Dancing helps patients breathe better

Dancing helps patients breathe better


December 15, 2006

SEBASTIAN — It may not be “dancing with the stars” but for some local residents with breathing problems, it’s a sure way to exercise and enjoy life at the same time.

That’s the theory behind the dancing demonstration Dec. 8 at the Sebastian River Medical Center’s monthly Fit for Life Health Series. The program, called “Dancing Your Way to Better Breathing” showed pulmonary rehabilitation patients how to use easy dance steps to control shortness of breath and lead more productive, independent and healthy lives.

Registered Respiratory Therapist Joe Wynes, who also doubles as a ballroom dance instructor at the Sebastian Community Center, helped the 20 attendees waltz their way to better breathing techniques, while having fun at the same time.

“Patients that have COPD (Chronic Obstructive Pulmonary Disease) often think they can’t dance any more because it will make them short of breath,” said Wynes, who has been a dance instructor for more than 10 years. “I want to show them they can still do something that they once enjoyed, even with some physical limitations.”

Wynes started his class off with a warm-up march, designed to exercise the lower body. To the sound of “St. Louis Blues,” the mostly senior citizen patients strutted around the room, while some stamped their feet to the music while remaining in their seats.

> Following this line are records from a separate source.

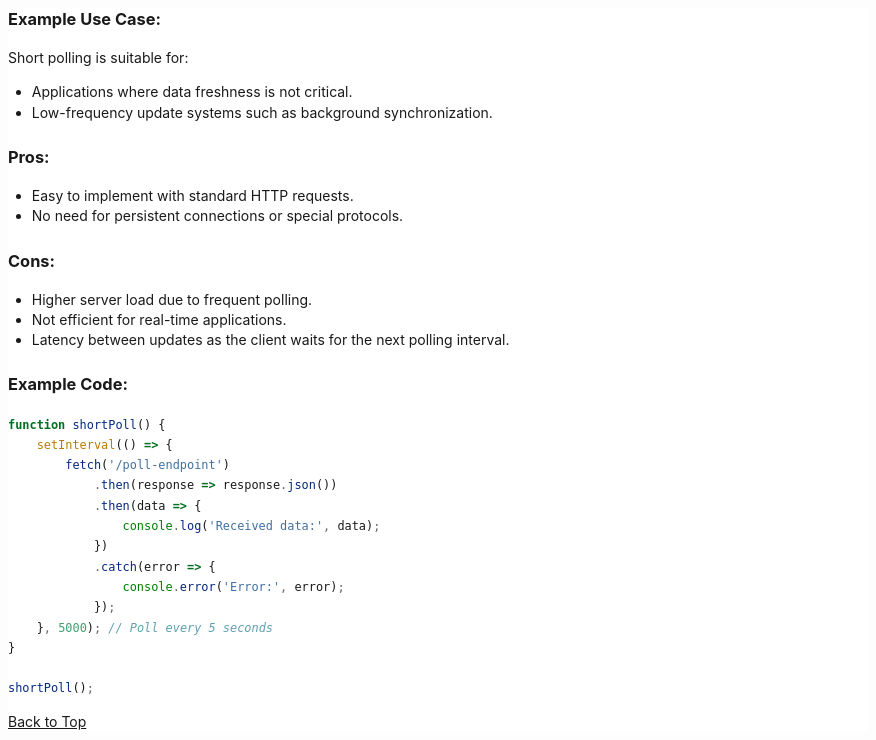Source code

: ### Example Use Case:
Short polling is suitable for:

- Applications where data freshness is not critical.
- Low-frequency update systems such as background synchronization.

### Pros:
- Easy to implement with standard HTTP requests.
- No need for persistent connections or special protocols.

### Cons:

- Higher server load due to frequent polling.
- Not efficient for real-time applications.
- Latency between updates as the client waits for the next polling interval.

### Example Code:
```javascript
function shortPoll() {
    setInterval(() => {
        fetch('/poll-endpoint')
            .then(response => response.json())
            .then(data => {
                console.log('Received data:', data);
            })
            .catch(error => {
                console.error('Error:', error);
            });
    }, 5000); // Poll every 5 seconds
}

shortPoll();
```

[Back to Top](#top)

Peggy Craft, director of the Pulmonary Rehabilitation Program at Sebastian River Medical Center, said that Wynes and another Registered Respiratory Therapist Liz Kalinosky came up with the idea for the dance class.

“We were talking about how dancing is such a good exercise for patients,” said Craft. “Both Joe and Liz thought it would be a great idea to help people find out what they can and can’t do, especially if they have breathing problems.”

While the class covered the fundamentals of several different dances including the meringue, the waltz and the rumba, it was the hula that had everyone on the dance floor. In addition to the patients, several nurses, therapists and hospital administrator Stan Holm joined in the fun, as Wynes explained the therapeutic benefits of dancing.

“Ballroom dancing is certainly more fun than walking on a treadmill,” said Wynes, whose innovative program will be featured in an upcoming issue of the American Association for Respiratory Care’s monthly magazine called the “Times.”

“And studies have shown that when people are having fun exercising, they’re more apt to stick with it,” Wynes said.

For Rita DeFrancisci, of Vero Beach, the chance to dance again was what brought her and her husband Joe to the session.

“Joe was my therapist at the hospital and he made a big difference in my life,” said DeFrancisci, 75, who suffers from asthma as well as COPD. “I think dancing is happy therapy and even though I have my limitations now, I still love to dance. When you’ve been ill and you can start doing normal things again, it’s just great.”